Untersuchter Forumsbeitrag:
# HTML-Eingabemaske mit Passwort für "Logbuch" gesucht



## tzippy (27. Juni 2004)

hallo!

ich fahre in kürze als betreuer auf eine Konfirmandenfreizeit. Bisher haben wir alle ein bis zwei Tage in Fax nach Hause geschickt in dem stand was wir erlebt haben. Dieses wurde dann ausgehängt und die Eltern konnten es sich ansehen.
Jetzt ist mir allerdings die Idee gekommen das ganze online zu stellen.

Da die Rechner in der Jugenherberge beschränkt sind was das installieren und öffnen von Programmen betrifft, wäre es ganz gut, wenn ich auf meiner website eine Art Eingabemaske hätte wo ich ein Passwort und den Text eingeben könnte und dieser dann einfach auf einer anderen html seite erscheinen würde.
Ist das möglich? WEnn ja, wäre ich dankbar für Tipps, da ich kein html profi bin. 
Vielen Dank schonmal im Voraus!

mfg
marco


----------



## Pardon_Me (27. Juni 2004)

Natürlich geht das, aber da brauchst du noch eine Scriptsprache dazu...zB PHP...frag vielleicht mal im PHP-Forum nach...


----------

Angezeigte Informationen:
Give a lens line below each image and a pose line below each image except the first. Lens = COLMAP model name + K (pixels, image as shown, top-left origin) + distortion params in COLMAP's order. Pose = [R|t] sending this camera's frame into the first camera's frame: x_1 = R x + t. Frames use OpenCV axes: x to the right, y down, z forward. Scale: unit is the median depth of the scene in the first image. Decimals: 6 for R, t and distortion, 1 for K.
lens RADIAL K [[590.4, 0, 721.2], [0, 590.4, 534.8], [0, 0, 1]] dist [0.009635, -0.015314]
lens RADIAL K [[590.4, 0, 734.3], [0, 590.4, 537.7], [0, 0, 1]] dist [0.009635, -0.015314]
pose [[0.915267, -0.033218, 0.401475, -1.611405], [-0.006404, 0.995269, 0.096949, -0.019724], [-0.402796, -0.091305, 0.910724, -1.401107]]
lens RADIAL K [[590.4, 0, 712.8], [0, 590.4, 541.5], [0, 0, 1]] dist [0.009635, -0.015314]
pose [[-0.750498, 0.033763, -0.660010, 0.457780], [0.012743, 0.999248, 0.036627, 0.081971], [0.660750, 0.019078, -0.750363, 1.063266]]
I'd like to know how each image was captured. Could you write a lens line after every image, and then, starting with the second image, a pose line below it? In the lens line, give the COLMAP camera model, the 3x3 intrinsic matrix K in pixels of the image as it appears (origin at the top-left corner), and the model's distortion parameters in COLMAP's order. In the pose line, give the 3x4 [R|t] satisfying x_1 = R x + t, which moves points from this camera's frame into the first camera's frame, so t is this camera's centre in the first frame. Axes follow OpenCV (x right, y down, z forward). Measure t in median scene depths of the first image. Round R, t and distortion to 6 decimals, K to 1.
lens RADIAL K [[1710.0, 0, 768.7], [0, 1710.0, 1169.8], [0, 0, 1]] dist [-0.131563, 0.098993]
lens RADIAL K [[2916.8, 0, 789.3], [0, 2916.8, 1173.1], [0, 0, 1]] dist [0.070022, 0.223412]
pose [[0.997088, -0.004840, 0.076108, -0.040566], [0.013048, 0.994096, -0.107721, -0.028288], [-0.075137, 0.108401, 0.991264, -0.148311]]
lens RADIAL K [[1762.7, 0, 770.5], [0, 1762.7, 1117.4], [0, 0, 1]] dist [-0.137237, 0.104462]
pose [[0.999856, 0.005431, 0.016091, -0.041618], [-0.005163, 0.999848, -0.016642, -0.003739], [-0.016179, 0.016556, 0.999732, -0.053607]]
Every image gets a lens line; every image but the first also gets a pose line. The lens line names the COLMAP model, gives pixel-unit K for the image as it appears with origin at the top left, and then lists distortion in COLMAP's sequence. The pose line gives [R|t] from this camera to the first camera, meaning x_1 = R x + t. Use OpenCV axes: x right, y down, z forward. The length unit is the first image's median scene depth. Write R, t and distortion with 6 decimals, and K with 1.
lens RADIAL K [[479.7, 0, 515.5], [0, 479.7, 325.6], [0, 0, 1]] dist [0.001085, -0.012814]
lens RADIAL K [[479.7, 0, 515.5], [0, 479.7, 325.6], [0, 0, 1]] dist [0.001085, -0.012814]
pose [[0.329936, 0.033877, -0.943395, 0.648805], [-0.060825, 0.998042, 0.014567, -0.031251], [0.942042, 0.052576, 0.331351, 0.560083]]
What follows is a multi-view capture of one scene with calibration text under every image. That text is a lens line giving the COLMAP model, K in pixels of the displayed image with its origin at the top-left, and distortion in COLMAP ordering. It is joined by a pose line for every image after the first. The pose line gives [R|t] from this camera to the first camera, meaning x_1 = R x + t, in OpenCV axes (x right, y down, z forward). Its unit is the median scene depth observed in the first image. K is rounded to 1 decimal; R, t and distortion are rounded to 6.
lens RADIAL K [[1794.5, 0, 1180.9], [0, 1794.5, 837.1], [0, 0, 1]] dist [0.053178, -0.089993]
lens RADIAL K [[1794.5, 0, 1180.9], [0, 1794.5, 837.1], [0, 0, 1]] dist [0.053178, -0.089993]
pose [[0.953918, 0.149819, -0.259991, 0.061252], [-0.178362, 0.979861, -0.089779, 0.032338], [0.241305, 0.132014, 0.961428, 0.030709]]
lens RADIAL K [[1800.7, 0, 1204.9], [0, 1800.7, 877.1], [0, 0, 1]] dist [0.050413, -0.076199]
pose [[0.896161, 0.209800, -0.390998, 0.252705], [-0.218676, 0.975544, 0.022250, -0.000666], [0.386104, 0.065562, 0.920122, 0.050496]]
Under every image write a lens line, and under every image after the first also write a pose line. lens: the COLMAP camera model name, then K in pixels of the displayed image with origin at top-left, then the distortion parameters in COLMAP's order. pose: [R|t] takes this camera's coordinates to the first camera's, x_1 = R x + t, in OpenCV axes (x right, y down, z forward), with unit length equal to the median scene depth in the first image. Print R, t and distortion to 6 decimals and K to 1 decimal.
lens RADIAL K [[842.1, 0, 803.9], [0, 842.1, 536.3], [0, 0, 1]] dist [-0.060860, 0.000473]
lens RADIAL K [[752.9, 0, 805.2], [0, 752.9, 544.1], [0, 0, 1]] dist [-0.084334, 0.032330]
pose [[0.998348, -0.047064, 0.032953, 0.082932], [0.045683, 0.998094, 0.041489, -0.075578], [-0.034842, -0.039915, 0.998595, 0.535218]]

Arbeitsauftrag:
Gib aus dem Forumsbeitrag zur passwortgeschützten Eingabemaske den Abschnitt von „## tzippy (27.“ bis „html profi bin.“ wortgetreu aus. Arbeite ausschließlich mit dem Forumsbeitrag.

Ergebnis:
## tzippy (27. Juni 2004)

hallo!

ich fahre in kürze als betreuer auf eine Konfirmandenfreizeit. Bisher haben wir alle ein bis zwei Tage in Fax nach Hause geschickt in dem stand was wir erlebt haben. Dieses wurde dann ausgehängt und die Eltern konnten es sich ansehen.
Jetzt ist mir allerdings die Idee gekommen das ganze online zu stellen.

Da die Rechner in der Jugenherberge beschränkt sind was das installieren und öffnen von Programmen betrifft, wäre es ganz gut, wenn ich auf meiner website eine Art Eingabemaske hätte wo ich ein Passwort und den Text eingeben könnte und dieser dann einfach auf einer anderen html seite erscheinen würde.
Ist das möglich? WEnn ja, wäre ich dankbar für Tipps, da ich kein html profi bin.